The site on which the Seaside Chapel now sits had been designated for a house of worship since the town’s plan was originally created by the firm DPZ in the 1980s. Nearly twenty years later, in 1999, ground was broken on the site and architect Scott Merrill of the Vero Beach firm Merrill, Pastor & Colgan was selected to design the chapel. Dedication of the worship space took place in October of 2001.
The building was intended as a non-denominational, or interfaith, worship space so Merrill opted to avoid iconic or architectural language traditionally associated with any one particular faith. Instead the building takes on a vernacular – although still exalted – appearance, utilizing the language of its particular region of the United States. A center aisle configuration in plan and board and batten construction reflect a Carpenter Gothic style. This feel is continued in the interior of the stays in that style with heart pine floors and white walls. A local artisan was recruited to construct the Chapel’s altar, also of heart pine, and inscribe it with the words of Psalms 98:1.

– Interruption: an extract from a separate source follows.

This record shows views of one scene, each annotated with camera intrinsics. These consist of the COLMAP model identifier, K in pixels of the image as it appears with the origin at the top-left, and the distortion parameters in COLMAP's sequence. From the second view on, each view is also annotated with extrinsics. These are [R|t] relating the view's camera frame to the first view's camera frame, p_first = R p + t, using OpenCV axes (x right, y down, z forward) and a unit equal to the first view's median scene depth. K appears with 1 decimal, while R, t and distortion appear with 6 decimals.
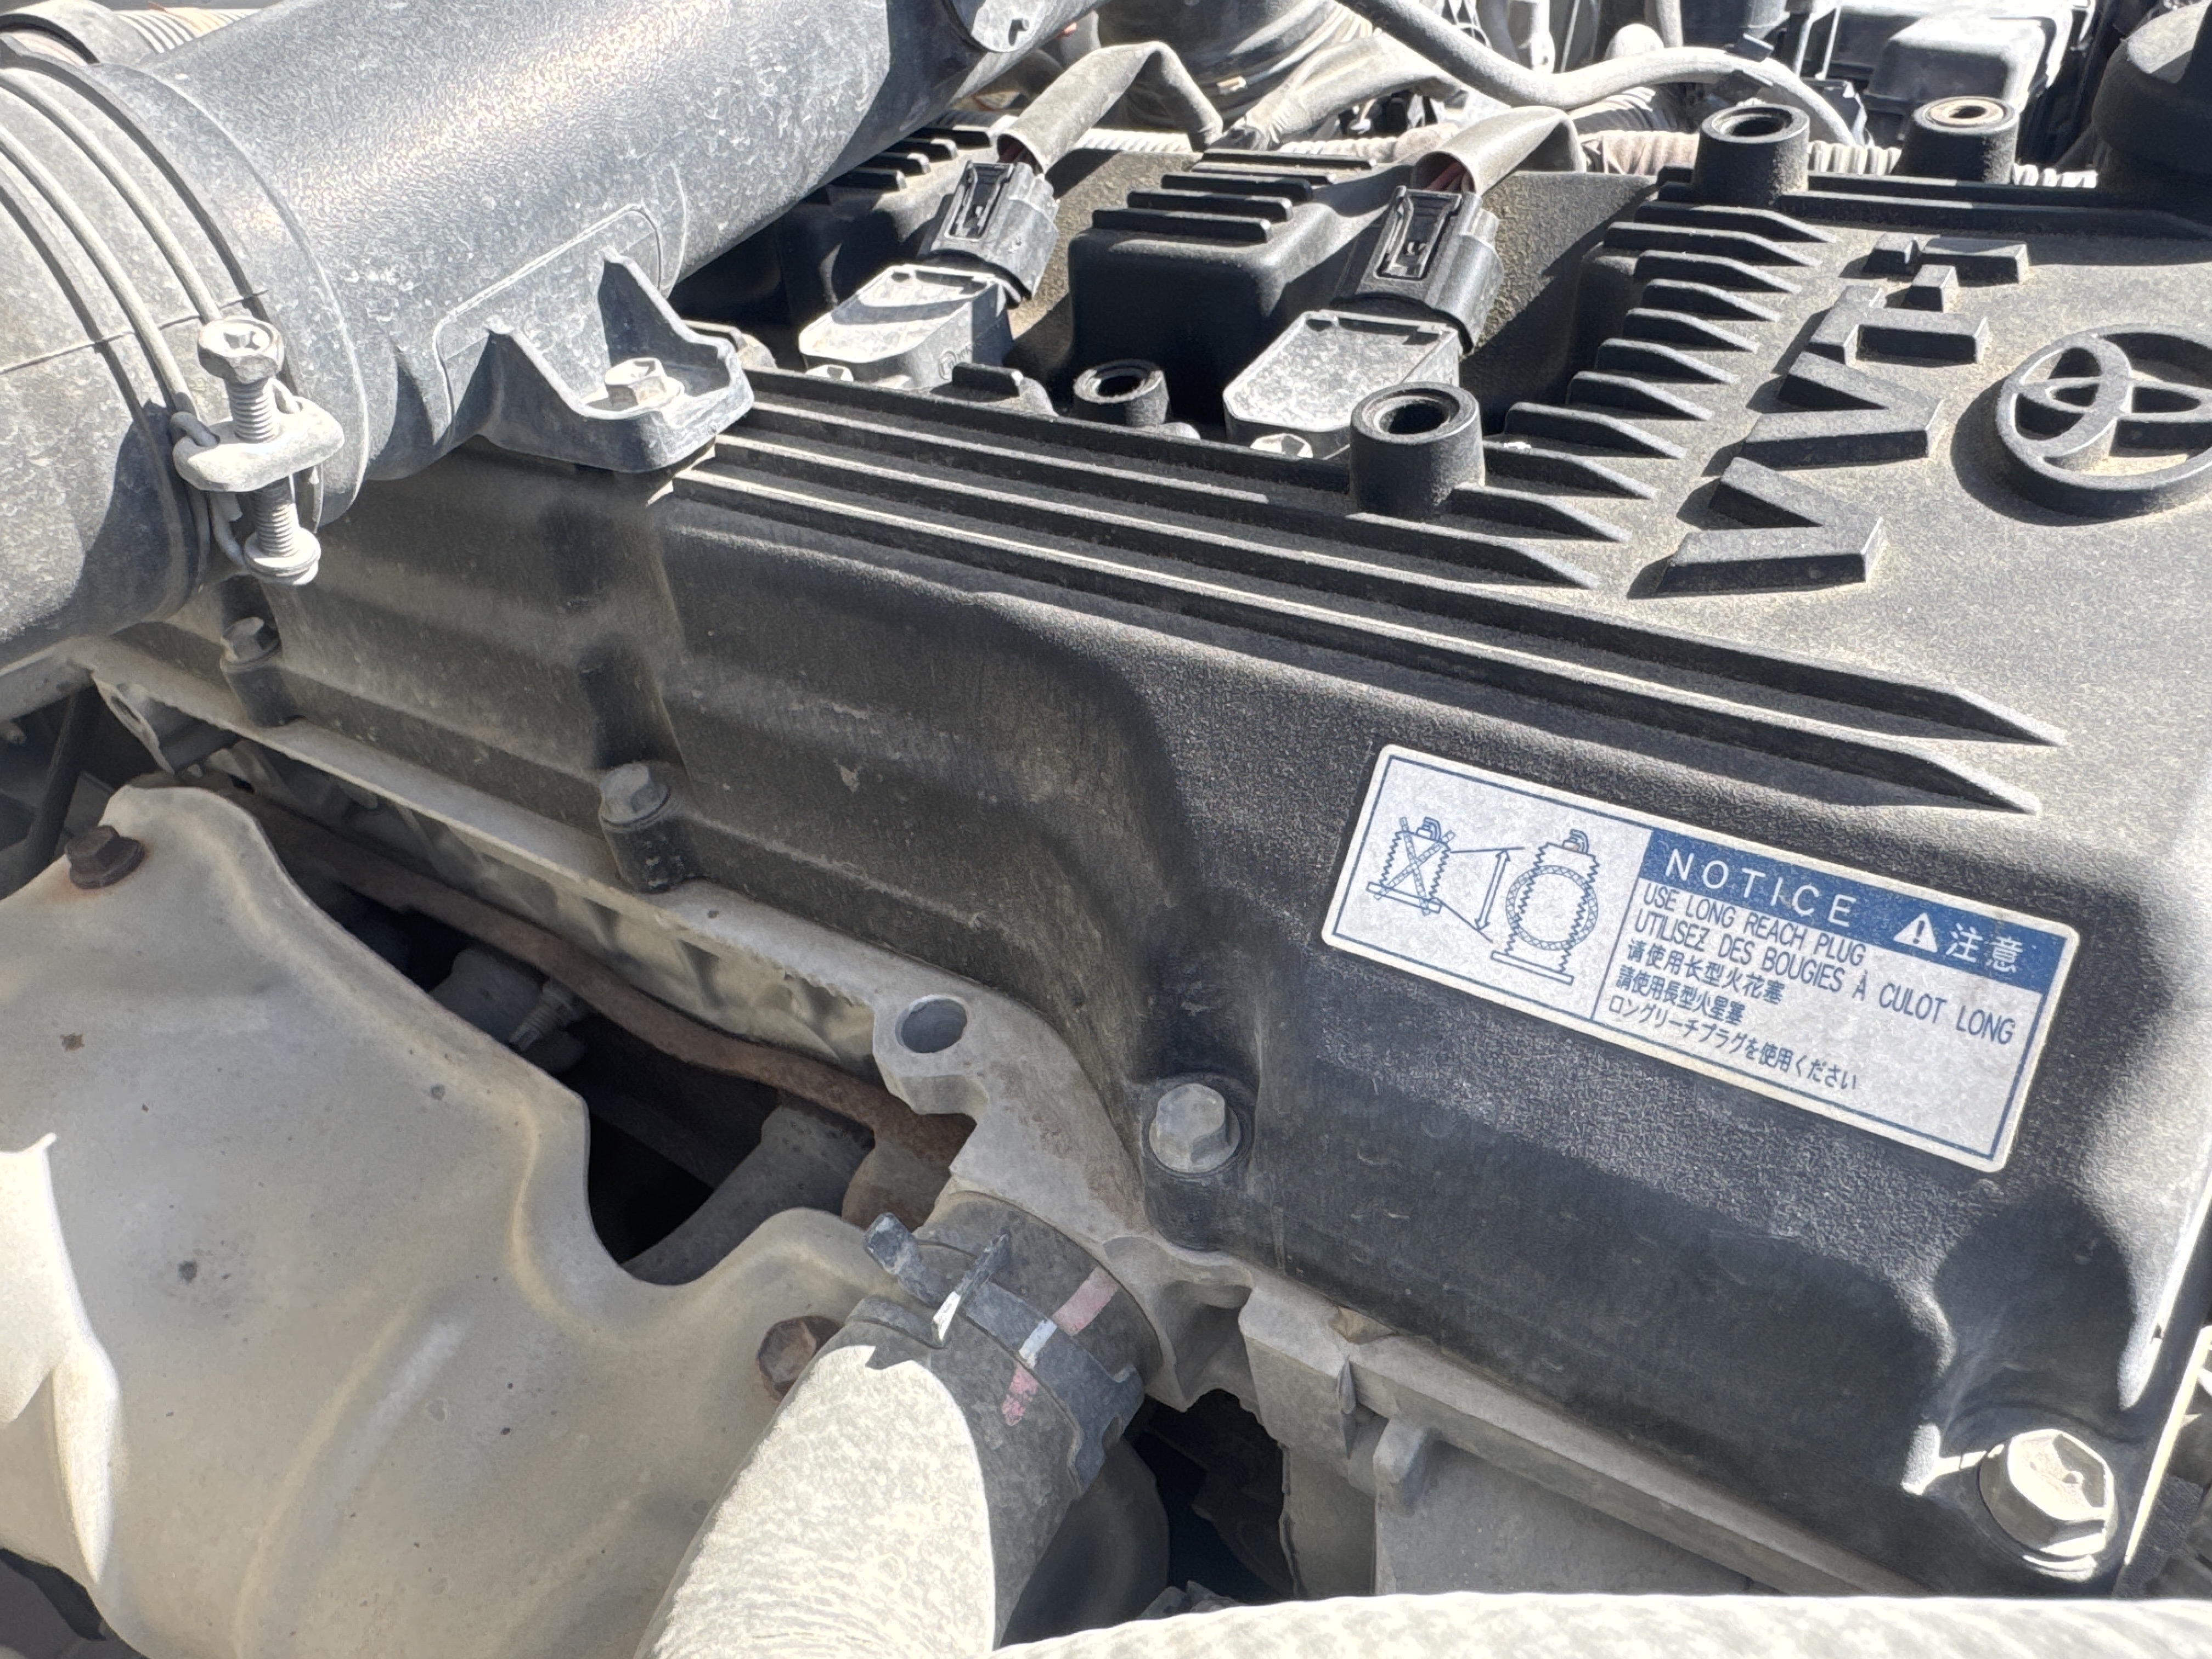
lens RADIAL K [[1580.7, 0, 1093.2], [0, 1580.7, 819.1], [0, 0, 1]] dist [-0.026486, 0.020840]
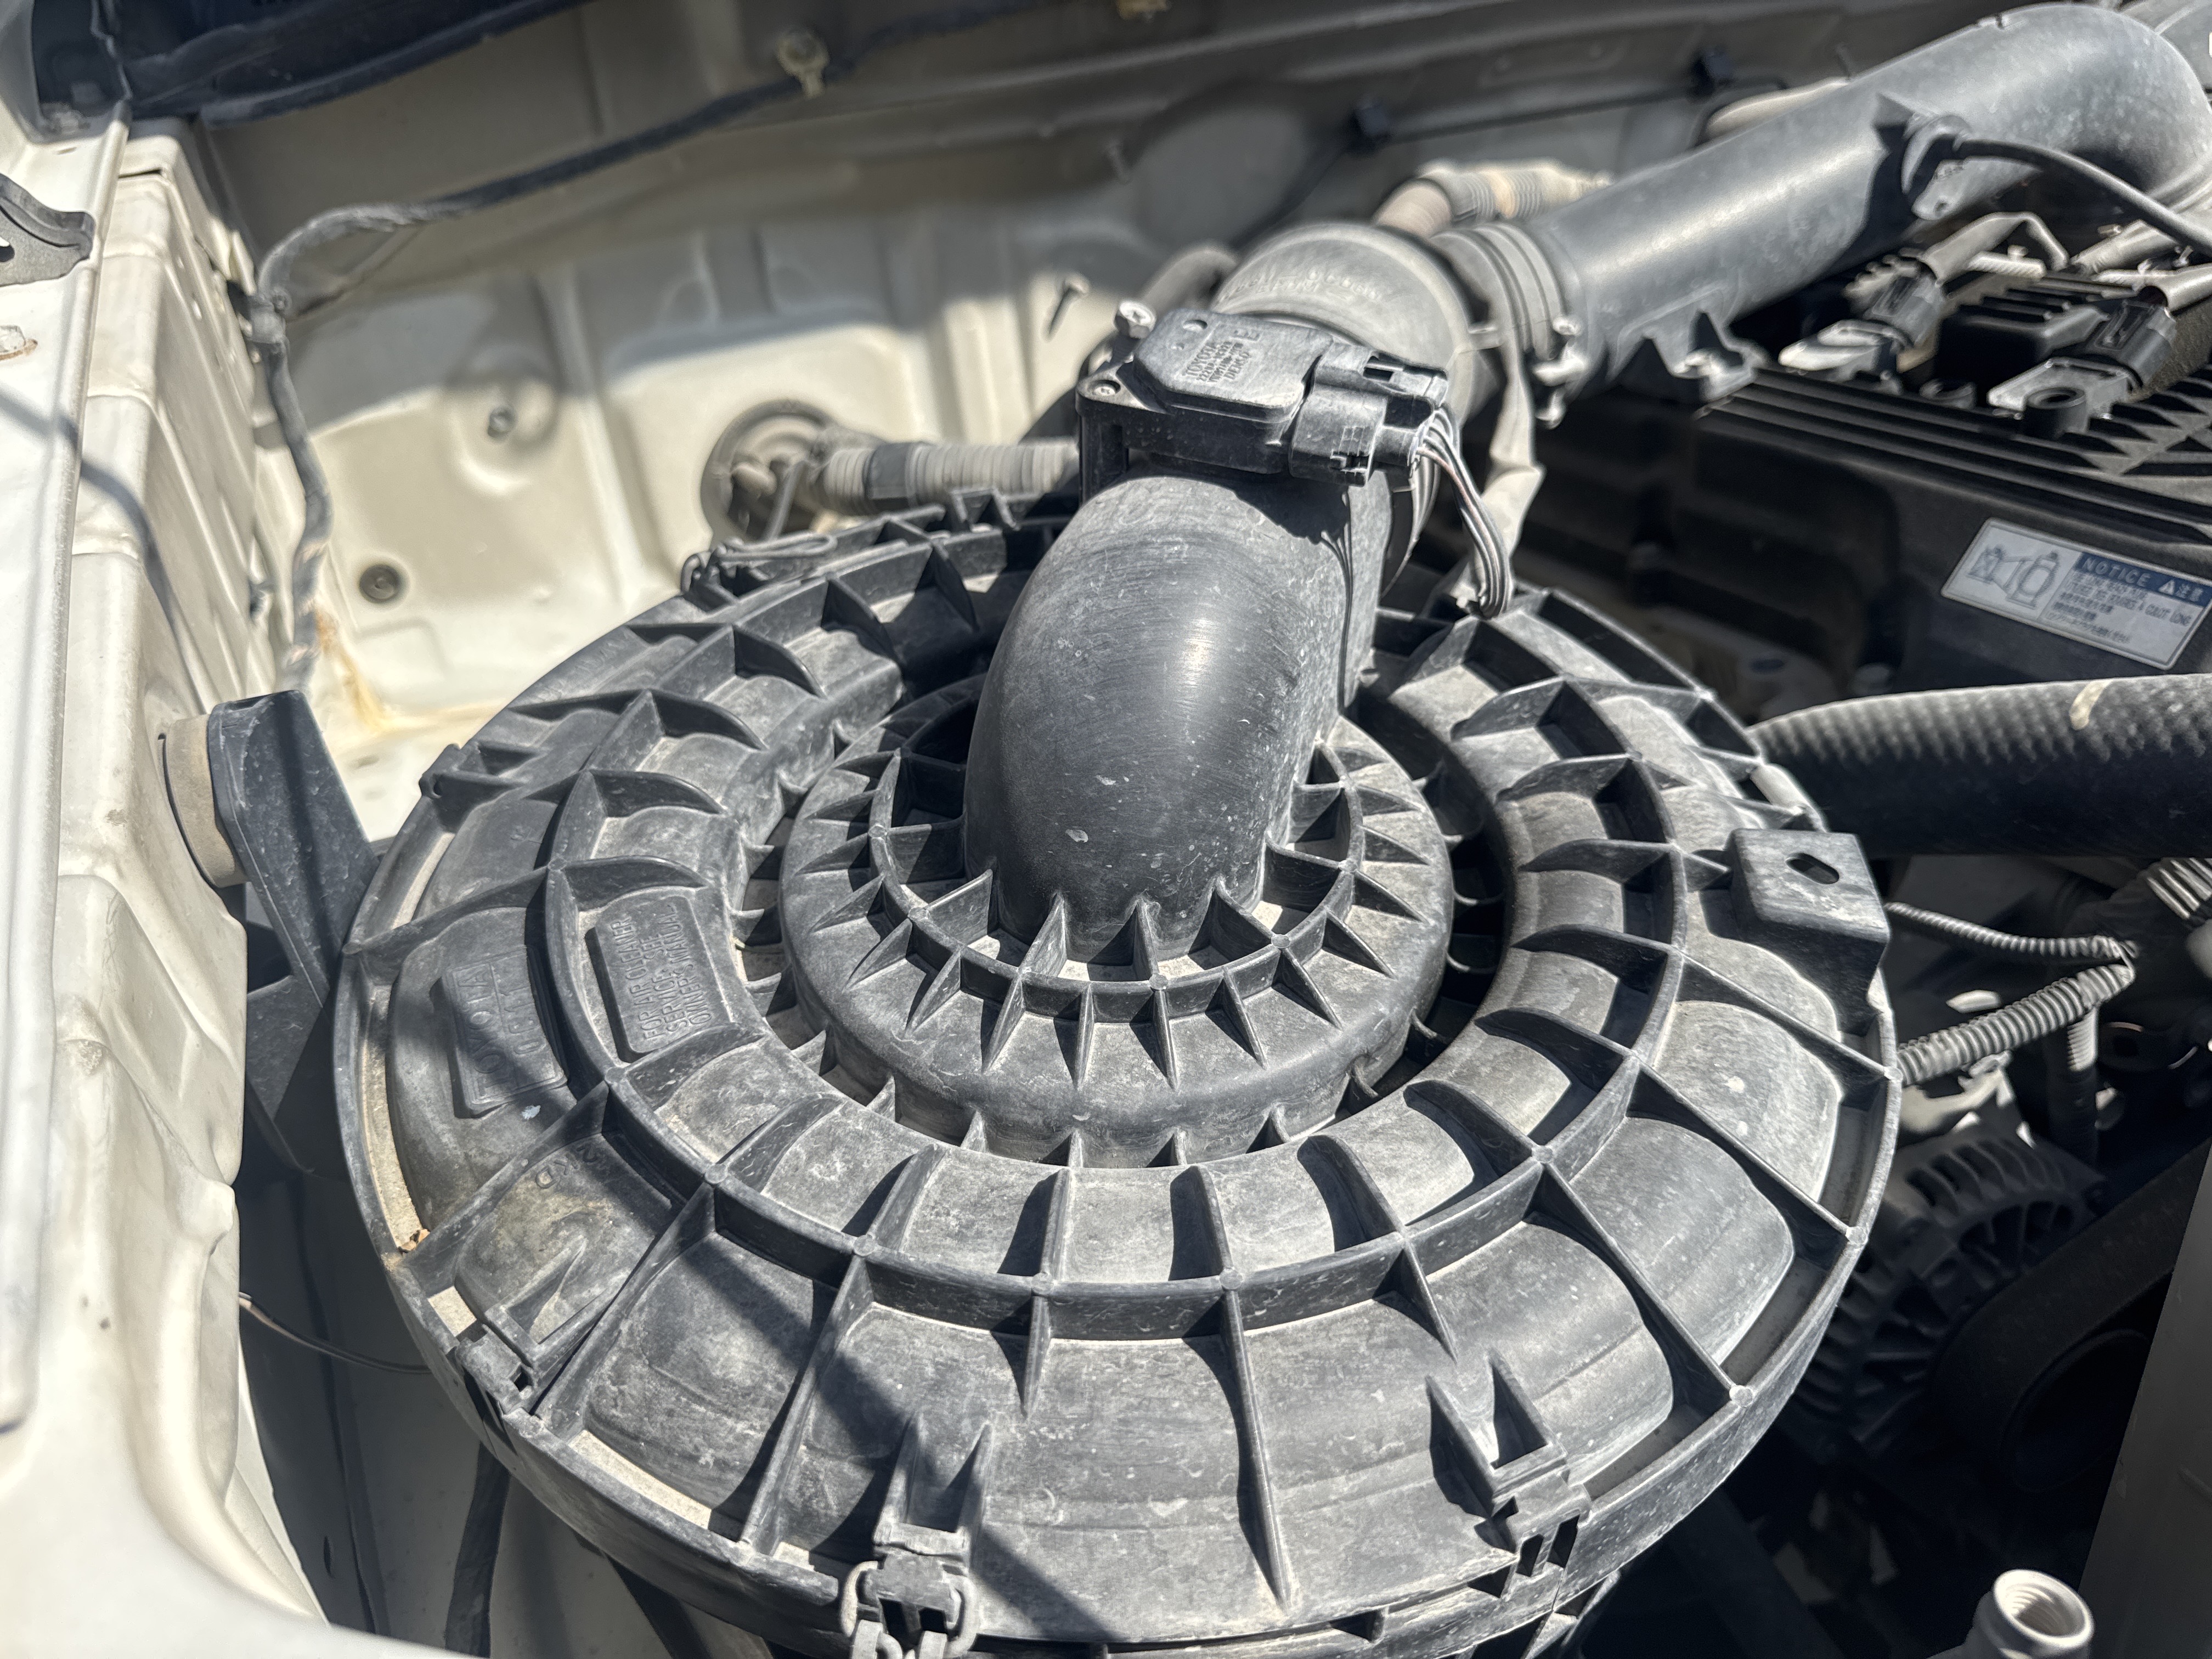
lens RADIAL K [[1580.7, 0, 1123.8], [0, 1580.7, 822.2], [0, 0, 1]] dist [-0.026486, 0.020840]
pose [[0.844607, 0.226436, -0.485146, 0.247361], [-0.242248, 0.969723, 0.030870, 0.485716], [0.477447, 0.091452, 0.873888, -1.285767]]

The Chapel is located prominently within the town of Seaside at the head of the town’s center, Ruskin Square; it serves as the terminus to the town’s primary axis. Several elements were used to accentuate the importance of this structure. Its steeply-pitched roof rises to fifty feet, giving it an impressive appearance from both the interior and the exterior and making it the tallest building in all of Seaside. The bell tower soars even higher, to a final height of sixty-eight feet. Its disposition makes it an obvious beacon for all believers, inviting people of all faiths to gather and worship together.